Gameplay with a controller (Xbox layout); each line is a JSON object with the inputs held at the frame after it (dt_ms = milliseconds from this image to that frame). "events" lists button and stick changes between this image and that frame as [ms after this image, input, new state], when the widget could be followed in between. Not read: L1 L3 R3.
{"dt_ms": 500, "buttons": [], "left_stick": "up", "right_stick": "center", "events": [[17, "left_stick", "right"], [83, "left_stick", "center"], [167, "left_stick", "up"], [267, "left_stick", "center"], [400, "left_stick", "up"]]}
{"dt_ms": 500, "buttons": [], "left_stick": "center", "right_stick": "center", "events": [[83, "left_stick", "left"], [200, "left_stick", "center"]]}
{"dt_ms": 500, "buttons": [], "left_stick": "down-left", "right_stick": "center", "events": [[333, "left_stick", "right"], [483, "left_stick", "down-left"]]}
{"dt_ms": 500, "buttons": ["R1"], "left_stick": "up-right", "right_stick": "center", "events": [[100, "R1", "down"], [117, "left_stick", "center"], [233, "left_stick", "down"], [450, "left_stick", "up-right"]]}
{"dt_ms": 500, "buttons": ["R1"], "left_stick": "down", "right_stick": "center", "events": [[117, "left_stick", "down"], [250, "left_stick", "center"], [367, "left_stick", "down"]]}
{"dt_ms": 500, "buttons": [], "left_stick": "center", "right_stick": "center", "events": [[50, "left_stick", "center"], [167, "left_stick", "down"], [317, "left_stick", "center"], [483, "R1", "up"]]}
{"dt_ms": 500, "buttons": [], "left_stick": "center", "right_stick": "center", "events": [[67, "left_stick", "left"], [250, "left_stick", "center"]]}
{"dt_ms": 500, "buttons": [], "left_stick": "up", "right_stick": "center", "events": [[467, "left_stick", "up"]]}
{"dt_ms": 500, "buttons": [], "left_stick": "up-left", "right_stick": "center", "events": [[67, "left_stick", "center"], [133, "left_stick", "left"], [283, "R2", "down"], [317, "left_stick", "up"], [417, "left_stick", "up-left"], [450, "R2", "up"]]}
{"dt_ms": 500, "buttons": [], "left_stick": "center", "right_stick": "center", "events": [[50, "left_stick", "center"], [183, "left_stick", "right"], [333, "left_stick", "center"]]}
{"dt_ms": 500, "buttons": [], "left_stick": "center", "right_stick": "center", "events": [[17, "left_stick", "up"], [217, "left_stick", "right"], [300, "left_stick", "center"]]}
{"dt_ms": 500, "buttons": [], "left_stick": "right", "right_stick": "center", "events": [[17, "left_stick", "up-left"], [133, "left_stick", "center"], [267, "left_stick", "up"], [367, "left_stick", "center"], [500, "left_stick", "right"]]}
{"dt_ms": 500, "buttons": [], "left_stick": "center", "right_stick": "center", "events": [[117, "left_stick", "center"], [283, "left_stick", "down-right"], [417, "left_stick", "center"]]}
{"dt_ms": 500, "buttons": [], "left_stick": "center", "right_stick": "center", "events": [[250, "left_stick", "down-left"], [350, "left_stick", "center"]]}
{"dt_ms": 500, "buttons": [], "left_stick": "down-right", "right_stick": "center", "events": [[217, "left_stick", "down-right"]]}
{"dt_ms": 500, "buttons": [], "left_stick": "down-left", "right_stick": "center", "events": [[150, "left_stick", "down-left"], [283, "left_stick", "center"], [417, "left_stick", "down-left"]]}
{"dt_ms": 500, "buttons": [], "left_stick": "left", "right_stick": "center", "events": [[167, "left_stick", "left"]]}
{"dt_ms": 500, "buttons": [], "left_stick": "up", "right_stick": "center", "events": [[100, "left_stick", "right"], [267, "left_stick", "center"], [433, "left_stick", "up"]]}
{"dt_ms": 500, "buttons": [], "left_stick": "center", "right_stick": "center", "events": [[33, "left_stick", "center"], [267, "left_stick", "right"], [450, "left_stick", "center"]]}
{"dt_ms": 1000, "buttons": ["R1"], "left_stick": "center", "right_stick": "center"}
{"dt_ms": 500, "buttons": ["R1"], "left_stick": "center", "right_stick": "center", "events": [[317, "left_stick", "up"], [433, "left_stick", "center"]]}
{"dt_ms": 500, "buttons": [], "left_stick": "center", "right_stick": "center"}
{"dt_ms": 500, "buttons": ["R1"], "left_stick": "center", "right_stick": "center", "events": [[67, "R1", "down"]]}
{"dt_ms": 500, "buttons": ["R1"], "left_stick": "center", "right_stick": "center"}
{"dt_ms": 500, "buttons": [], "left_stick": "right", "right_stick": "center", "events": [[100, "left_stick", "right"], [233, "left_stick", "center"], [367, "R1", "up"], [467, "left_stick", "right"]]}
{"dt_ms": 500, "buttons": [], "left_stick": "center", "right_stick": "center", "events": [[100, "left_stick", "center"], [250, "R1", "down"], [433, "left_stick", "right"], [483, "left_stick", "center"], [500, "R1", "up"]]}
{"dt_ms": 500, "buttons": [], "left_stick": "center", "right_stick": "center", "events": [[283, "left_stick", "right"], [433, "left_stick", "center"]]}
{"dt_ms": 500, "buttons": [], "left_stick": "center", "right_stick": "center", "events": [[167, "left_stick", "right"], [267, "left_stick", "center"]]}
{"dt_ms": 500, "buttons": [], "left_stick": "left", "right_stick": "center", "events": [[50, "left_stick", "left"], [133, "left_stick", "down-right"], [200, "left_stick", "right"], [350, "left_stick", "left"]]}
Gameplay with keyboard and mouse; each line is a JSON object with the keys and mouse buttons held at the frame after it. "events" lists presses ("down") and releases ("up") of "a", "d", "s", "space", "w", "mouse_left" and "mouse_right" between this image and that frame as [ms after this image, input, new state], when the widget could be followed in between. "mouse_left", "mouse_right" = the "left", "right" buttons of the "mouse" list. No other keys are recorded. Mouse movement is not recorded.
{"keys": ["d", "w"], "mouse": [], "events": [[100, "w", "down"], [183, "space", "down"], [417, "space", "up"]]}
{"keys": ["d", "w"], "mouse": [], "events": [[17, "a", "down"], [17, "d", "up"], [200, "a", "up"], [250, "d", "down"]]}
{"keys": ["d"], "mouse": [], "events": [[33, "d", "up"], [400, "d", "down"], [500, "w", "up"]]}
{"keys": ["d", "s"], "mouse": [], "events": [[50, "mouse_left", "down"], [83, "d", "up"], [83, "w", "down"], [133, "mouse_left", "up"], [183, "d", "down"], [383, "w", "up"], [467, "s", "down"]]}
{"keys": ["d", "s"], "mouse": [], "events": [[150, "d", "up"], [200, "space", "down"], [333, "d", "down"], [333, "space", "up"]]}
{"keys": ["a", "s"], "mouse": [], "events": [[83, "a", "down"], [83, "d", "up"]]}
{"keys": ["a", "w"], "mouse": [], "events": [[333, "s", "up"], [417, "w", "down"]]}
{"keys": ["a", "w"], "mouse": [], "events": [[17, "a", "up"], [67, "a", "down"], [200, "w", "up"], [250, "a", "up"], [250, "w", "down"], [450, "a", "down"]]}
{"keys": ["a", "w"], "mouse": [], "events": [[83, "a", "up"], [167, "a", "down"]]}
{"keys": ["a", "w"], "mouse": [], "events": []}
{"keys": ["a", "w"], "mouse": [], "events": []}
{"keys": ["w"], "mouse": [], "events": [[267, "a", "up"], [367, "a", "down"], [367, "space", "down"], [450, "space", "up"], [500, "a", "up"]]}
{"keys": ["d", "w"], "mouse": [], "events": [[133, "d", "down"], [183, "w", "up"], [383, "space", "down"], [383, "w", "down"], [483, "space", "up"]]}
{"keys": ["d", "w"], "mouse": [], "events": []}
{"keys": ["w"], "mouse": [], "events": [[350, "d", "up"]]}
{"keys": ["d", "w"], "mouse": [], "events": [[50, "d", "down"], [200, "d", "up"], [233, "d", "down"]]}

· · · · ·

- WORK INSTRUCTIONS: None of the records may be omitted or altered when they are given again.

- SOLUTION FOR THIS EXERCISE:
Gameplay with a controller (Xbox layout); each line is a JSON object with the inputs held at the frame after it (dt_ms = milliseconds from this image to that frame). "events" lists button and stick changes between this image and that frame as [ms after this image, input, new state], when the widget could be followed in between. Not read: L1 L3 R3.
{"dt_ms": 500, "buttons": [], "left_stick": "up", "right_stick": "center", "events": [[17, "left_stick", "right"], [83, "left_stick", "center"], [167, "left_stick", "up"], [267, "left_stick", "center"], [400, "left_stick", "up"]]}
{"dt_ms": 500, "buttons": [], "left_stick": "center", "right_stick": "center", "events": [[83, "left_stick", "left"], [200, "left_stick", "center"]]}
{"dt_ms": 500, "buttons": [], "left_stick": "down-left", "right_stick": "center", "events": [[333, "left_stick", "right"], [483, "left_stick", "down-left"]]}
{"dt_ms": 500, "buttons": ["R1"], "left_stick": "up-right", "right_stick": "center", "events": [[100, "R1", "down"], [117, "left_stick", "center"], [233, "left_stick", "down"], [450, "left_stick", "up-right"]]}
{"dt_ms": 500, "buttons": ["R1"], "left_stick": "down", "right_stick": "center", "events": [[117, "left_stick", "down"], [250, "left_stick", "center"], [367, "left_stick", "down"]]}
{"dt_ms": 500, "buttons": [], "left_stick": "center", "right_stick": "center", "events": [[50, "left_stick", "center"], [167, "left_stick", "down"], [317, "left_stick", "center"], [483, "R1", "up"]]}
{"dt_ms": 500, "buttons": [], "left_stick": "center", "right_stick": "center", "events": [[67, "left_stick", "left"], [250, "left_stick", "center"]]}
{"dt_ms": 500, "buttons": [], "left_stick": "up", "right_stick": "center", "events": [[467, "left_stick", "up"]]}
{"dt_ms": 500, "buttons": [], "left_stick": "up-left", "right_stick": "center", "events": [[67, "left_stick", "center"], [133, "left_stick", "left"], [283, "R2", "down"], [317, "left_stick", "up"], [417, "left_stick", "up-left"], [450, "R2", "up"]]}
{"dt_ms": 500, "buttons": [], "left_stick": "center", "right_stick": "center", "events": [[50, "left_stick", "center"], [183, "left_stick", "right"], [333, "left_stick", "center"]]}
{"dt_ms": 500, "buttons": [], "left_stick": "center", "right_stick": "center", "events": [[17, "left_stick", "up"], [217, "left_stick", "right"], [300, "left_stick", "center"]]}
{"dt_ms": 500, "buttons": [], "left_stick": "right", "right_stick": "center", "events": [[17, "left_stick", "up-left"], [133, "left_stick", "center"], [267, "left_stick", "up"], [367, "left_stick", "center"], [500, "left_stick", "right"]]}
{"dt_ms": 500, "buttons": [], "left_stick": "center", "right_stick": "center", "events": [[117, "left_stick", "center"], [283, "left_stick", "down-right"], [417, "left_stick", "center"]]}
{"dt_ms": 500, "buttons": [], "left_stick": "center", "right_stick": "center", "events": [[250, "left_stick", "down-left"], [350, "left_stick", "center"]]}
{"dt_ms": 500, "buttons": [], "left_stick": "down-right", "right_stick": "center", "events": [[217, "left_stick", "down-right"]]}
{"dt_ms": 500, "buttons": [], "left_stick": "down-left", "right_stick": "center", "events": [[150, "left_stick", "down-left"], [283, "left_stick", "center"], [417, "left_stick", "down-left"]]}
{"dt_ms": 500, "buttons": [], "left_stick": "left", "right_stick": "center", "events": [[167, "left_stick", "left"]]}
{"dt_ms": 500, "buttons": [], "left_stick": "up", "right_stick": "center", "events": [[100, "left_stick", "right"], [267, "left_stick", "center"], [433, "left_stick", "up"]]}
{"dt_ms": 500, "buttons": [], "left_stick": "center", "right_stick": "center", "events": [[33, "left_stick", "center"], [267, "left_stick", "right"], [450, "left_stick", "center"]]}
{"dt_ms": 1000, "buttons": ["R1"], "left_stick": "center", "right_stick": "center"}
{"dt_ms": 500, "buttons": ["R1"], "left_stick": "center", "right_stick": "center", "events": [[317, "left_stick", "up"], [433, "left_stick", "center"]]}
{"dt_ms": 500, "buttons": [], "left_stick": "center", "right_stick": "center"}
{"dt_ms": 500, "buttons": ["R1"], "left_stick": "center", "right_stick": "center", "events": [[67, "R1", "down"]]}
{"dt_ms": 500, "buttons": ["R1"], "left_stick": "center", "right_stick": "center"}
{"dt_ms": 500, "buttons": [], "left_stick": "right", "right_stick": "center", "events": [[100, "left_stick", "right"], [233, "left_stick", "center"], [367, "R1", "up"], [467, "left_stick", "right"]]}
{"dt_ms": 500, "buttons": [], "left_stick": "center", "right_stick": "center", "events": [[100, "left_stick", "center"], [250, "R1", "down"], [433, "left_stick", "right"], [483, "left_stick", "center"], [500, "R1", "up"]]}
{"dt_ms": 500, "buttons": [], "left_stick": "center", "right_stick": "center", "events": [[283, "left_stick", "right"], [433, "left_stick", "center"]]}
{"dt_ms": 500, "buttons": [], "left_stick": "center", "right_stick": "center", "events": [[167, "left_stick", "right"], [267, "left_stick", "center"]]}
{"dt_ms": 500, "buttons": [], "left_stick": "left", "right_stick": "center", "events": [[50, "left_stick", "left"], [133, "left_stick", "down-right"], [200, "left_stick", "right"], [350, "left_stick", "left"]]}
Gameplay with keyboard and mouse; each line is a JSON object with the keys and mouse buttons held at the frame after it. "events" lists presses ("down") and releases ("up") of "a", "d", "s", "space", "w", "mouse_left" and "mouse_right" between this image and that frame as [ms after this image, input, new state], when the widget could be followed in between. "mouse_left", "mouse_right" = the "left", "right" buttons of the "mouse" list. No other keys are recorded. Mouse movement is not recorded.
{"keys": ["d", "w"], "mouse": [], "events": [[100, "w", "down"], [183, "space", "down"], [417, "space", "up"]]}
{"keys": ["d", "w"], "mouse": [], "events": [[17, "a", "down"], [17, "d", "up"], [200, "a", "up"], [250, "d", "down"]]}
{"keys": ["d"], "mouse": [], "events": [[33, "d", "up"], [400, "d", "down"], [500, "w", "up"]]}
{"keys": ["d", "s"], "mouse": [], "events": [[50, "mouse_left", "down"], [83, "d", "up"], [83, "w", "down"], [133, "mouse_left", "up"], [183, "d", "down"], [383, "w", "up"], [467, "s", "down"]]}
{"keys": ["d", "s"], "mouse": [], "events": [[150, "d", "up"], [200, "space", "down"], [333, "d", "down"], [333, "space", "up"]]}
{"keys": ["a", "s"], "mouse": [], "events": [[83, "a", "down"], [83, "d", "up"]]}
{"keys": ["a", "w"], "mouse": [], "events": [[333, "s", "up"], [417, "w", "down"]]}
{"keys": ["a", "w"], "mouse": [], "events": [[17, "a", "up"], [67, "a", "down"], [200, "w", "up"], [250, "a", "up"], [250, "w", "down"], [450, "a", "down"]]}
{"keys": ["a", "w"], "mouse": [], "events": [[83, "a", "up"], [167, "a", "down"]]}
{"keys": ["a", "w"], "mouse": [], "events": []}
{"keys": ["a", "w"], "mouse": [], "events": []}
{"keys": ["w"], "mouse": [], "events": [[267, "a", "up"], [367, "a", "down"], [367, "space", "down"], [450, "space", "up"], [500, "a", "up"]]}
{"keys": ["d", "w"], "mouse": [], "events": [[133, "d", "down"], [183, "w", "up"], [383, "space", "down"], [383, "w", "down"], [483, "space", "up"]]}
{"keys": ["d", "w"], "mouse": [], "events": []}
{"keys": ["w"], "mouse": [], "events": [[350, "d", "up"]]}
{"keys": ["d", "w"], "mouse": [], "events": [[50, "d", "down"], [200, "d", "up"], [233, "d", "down"]]}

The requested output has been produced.